(Dataset excerpts)
────────────────────
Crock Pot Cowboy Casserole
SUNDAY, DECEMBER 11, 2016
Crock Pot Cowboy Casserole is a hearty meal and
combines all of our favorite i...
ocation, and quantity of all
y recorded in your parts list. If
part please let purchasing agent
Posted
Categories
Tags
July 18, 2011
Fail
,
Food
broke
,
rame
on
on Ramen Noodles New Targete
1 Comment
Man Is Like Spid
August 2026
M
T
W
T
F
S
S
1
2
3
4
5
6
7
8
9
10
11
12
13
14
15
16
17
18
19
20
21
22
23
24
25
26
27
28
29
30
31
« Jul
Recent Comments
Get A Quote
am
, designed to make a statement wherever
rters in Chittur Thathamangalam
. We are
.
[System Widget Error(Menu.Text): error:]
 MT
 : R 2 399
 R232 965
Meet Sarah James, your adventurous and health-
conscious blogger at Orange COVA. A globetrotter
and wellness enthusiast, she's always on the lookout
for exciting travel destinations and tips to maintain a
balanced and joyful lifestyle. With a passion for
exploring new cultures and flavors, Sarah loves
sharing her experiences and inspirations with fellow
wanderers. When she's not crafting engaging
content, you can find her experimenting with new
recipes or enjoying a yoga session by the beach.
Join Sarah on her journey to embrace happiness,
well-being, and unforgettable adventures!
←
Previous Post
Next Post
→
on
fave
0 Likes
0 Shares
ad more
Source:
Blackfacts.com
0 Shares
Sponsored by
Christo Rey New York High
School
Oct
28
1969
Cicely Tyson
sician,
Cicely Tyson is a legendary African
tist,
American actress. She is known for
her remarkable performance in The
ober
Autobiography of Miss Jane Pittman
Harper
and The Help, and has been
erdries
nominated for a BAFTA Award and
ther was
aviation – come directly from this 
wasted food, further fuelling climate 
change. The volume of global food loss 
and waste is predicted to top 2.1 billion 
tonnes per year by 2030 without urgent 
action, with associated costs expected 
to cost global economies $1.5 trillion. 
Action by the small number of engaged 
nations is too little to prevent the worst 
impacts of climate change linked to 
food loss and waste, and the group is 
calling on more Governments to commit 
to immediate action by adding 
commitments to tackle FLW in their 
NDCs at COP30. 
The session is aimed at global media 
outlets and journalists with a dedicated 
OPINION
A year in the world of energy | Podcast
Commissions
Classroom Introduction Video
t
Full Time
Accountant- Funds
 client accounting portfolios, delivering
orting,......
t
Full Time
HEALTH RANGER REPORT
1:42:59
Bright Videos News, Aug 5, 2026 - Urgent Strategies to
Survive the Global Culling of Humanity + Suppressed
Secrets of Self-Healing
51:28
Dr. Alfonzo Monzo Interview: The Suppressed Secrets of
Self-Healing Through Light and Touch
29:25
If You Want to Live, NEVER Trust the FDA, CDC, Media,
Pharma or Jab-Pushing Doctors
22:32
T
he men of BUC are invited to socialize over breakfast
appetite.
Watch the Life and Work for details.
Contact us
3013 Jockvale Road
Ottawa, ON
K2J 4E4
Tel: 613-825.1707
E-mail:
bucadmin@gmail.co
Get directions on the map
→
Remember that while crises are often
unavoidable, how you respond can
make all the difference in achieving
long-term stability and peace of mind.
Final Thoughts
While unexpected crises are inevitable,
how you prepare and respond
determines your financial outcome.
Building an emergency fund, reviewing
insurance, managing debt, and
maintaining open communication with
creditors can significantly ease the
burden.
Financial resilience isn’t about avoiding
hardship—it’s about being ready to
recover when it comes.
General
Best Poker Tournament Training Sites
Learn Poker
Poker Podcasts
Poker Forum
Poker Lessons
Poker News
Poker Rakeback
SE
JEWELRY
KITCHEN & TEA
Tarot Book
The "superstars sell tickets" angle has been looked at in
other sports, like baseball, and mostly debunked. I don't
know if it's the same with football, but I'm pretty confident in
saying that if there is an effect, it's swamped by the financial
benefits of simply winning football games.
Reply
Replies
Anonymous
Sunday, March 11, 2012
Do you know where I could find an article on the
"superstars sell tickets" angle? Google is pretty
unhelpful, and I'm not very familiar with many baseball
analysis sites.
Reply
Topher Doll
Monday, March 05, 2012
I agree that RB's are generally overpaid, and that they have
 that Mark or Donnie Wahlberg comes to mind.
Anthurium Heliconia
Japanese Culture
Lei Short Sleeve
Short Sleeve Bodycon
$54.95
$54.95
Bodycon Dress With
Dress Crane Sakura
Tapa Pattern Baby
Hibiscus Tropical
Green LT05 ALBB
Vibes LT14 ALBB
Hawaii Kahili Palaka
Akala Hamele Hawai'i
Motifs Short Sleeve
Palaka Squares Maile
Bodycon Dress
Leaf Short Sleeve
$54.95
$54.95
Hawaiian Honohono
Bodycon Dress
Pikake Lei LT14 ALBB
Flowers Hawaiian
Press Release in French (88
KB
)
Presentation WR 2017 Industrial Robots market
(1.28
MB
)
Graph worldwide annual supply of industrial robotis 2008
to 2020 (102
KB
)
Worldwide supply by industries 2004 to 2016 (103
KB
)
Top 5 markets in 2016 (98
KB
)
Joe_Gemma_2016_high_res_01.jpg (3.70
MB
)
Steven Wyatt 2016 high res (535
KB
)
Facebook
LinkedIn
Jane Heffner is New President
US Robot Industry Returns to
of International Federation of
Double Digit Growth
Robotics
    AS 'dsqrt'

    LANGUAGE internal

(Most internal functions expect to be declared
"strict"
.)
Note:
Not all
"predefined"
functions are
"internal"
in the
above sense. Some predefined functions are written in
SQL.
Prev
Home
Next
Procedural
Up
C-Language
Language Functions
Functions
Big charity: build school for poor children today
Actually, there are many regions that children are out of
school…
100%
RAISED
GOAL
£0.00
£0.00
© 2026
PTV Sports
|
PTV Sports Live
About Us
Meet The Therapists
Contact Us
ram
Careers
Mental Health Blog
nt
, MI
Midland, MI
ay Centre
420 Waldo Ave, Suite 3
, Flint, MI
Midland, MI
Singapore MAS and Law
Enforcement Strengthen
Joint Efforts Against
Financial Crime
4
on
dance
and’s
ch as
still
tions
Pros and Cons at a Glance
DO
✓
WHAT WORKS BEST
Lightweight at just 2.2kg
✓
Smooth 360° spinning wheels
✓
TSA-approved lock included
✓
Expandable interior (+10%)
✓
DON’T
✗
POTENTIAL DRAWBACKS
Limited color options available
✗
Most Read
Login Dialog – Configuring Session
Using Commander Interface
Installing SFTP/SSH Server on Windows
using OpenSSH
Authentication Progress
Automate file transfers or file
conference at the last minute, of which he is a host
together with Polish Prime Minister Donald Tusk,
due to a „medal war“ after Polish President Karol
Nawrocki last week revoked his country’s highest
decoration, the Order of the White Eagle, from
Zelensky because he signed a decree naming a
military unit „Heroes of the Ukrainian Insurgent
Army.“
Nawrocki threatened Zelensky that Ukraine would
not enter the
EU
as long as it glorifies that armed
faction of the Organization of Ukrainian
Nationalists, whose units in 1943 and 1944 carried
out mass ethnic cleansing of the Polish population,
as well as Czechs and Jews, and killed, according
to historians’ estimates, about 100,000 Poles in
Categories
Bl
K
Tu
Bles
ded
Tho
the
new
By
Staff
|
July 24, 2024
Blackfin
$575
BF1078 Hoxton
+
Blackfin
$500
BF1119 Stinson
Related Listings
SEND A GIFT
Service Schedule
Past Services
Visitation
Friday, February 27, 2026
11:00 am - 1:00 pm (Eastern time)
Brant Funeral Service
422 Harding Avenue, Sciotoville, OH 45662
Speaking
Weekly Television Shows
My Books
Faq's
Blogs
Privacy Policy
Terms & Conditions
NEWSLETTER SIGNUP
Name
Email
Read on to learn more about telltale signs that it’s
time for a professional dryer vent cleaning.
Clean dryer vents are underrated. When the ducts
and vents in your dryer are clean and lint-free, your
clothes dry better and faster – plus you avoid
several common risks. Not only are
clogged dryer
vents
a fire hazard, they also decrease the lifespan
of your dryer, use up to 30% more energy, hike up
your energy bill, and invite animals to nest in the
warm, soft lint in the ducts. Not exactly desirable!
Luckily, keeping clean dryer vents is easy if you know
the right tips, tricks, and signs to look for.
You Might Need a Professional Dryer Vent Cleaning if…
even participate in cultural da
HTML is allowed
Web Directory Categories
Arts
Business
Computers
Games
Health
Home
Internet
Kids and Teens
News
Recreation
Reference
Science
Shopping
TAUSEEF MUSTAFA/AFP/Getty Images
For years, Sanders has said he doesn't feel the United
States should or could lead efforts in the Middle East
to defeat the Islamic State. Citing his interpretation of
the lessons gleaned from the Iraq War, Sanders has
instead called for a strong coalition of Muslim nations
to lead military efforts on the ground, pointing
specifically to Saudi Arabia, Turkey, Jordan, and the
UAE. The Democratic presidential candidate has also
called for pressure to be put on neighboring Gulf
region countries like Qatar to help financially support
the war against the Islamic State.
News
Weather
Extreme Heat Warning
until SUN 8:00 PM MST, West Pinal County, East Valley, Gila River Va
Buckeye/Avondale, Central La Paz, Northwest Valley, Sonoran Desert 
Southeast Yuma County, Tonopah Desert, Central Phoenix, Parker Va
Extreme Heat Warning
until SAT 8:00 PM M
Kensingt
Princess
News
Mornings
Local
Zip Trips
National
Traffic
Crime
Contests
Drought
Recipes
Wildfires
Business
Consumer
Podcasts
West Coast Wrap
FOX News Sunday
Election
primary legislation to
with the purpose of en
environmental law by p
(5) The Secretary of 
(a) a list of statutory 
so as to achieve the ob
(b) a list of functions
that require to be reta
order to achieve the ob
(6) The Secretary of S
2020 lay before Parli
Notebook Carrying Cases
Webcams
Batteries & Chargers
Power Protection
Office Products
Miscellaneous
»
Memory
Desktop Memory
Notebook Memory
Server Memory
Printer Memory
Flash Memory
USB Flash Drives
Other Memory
────────────────────
Transcribe the material from its first line down to the line containing "a statement wherever", including both of those lines.

§ **WORKED SOLUTION**
Crock Pot Cowboy Casserole
SUNDAY, DECEMBER 11, 2016
Crock Pot Cowboy Casserole is a hearty meal and
combines all of our favorite i...
ocation, and quantity of all
y recorded in your parts list. If
part please let purchasing agent
Posted
Categories
Tags
July 18, 2011
Fail
,
Food
broke
,
rame
on
on Ramen Noodles New Targete
1 Comment
Man Is Like Spid
August 2026
M
T
W
T
F
S
S
1
2
3
4
5
6
7
8
9
10
11
12
13
14
15
16
17
18
19
20
21
22
23
24
25
26
27
28
29
30
31
« Jul
Recent Comments
Get A Quote
am
, designed to make a statement wherever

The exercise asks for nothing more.